Levinovitz teaches religion, and he’s more convincing when he’s tracing odd diets throughout history than when he’s unpacking scientific studies. He writes, for instance, of Taoist monks who, 2,000 years ago, believed they would live forever if they stopped eating five particular grains. He also looks at the intersection of faith and food, arguing that there’s something comforting but irrational about voluntary restrictive diets. His point is that whether you’re gluten-free or no-sugar or you think MSG gives you headaches, it’s the power of belief–not the diet–that creates the benefit.
It’s an interesting idea, but it has limits. Consider the reality that many people truly don’t know what they should be putting in their mouths three times a day. Consider, too, the prevalence of digestive problems and the fact that most food allergies and sensitivities are undiagnosed. As a health editor and a person with celiac, I probably spend an above-average amount of time fielding questions about food and hearing people’s I-wouldn’t-even-tell-my-best-friend tales of gastrointestinal distress. So when Levinovitz writes that “anxiety about what you eat can produce precisely the same symptoms linked to gluten sensitivity,” it seems he’s missing a piece of the puzzle.
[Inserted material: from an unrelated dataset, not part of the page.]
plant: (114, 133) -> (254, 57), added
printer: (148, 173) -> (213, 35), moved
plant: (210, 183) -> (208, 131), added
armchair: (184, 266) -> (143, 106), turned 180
I would argue–even if, pesky science, I can’t prove it–that many people who feel terrible or tired or achy after they eat probably don’t feel that way simply because they’re anxious.
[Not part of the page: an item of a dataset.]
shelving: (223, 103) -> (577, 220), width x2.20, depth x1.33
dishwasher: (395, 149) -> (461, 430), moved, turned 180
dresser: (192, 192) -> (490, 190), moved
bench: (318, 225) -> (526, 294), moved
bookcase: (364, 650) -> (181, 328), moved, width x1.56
Levinovitz seems to think that when it comes to a sane diet, everything you read is a lie, so listen to … no one? Or perhaps we are meant to listen to him. Levinovitz leaves the reader with two pieces of advice. First, “Whenever you eat, your time must be undivided.” Meaning no burritos while driving, no Chinese takeout in front of the TV. Second, “Make sure four dinners a week take at least 30 minutes to prepare and 20 minutes to eat.” The rest of the time, eat whatever you want.
That’s good advice, and not far from Yafa’s comforting sourdough conclusion. But while both books add to the conversation around gluten paranoia, we’re still a long way from definitive answers about whom gluten affects and why. As for me, I’m stuck with this diet for life, comforted by the fact that food doesn’t make me feel sick anymore–even if I still miss those croissants.
This appears in the June 15, 2015 issue of TIME.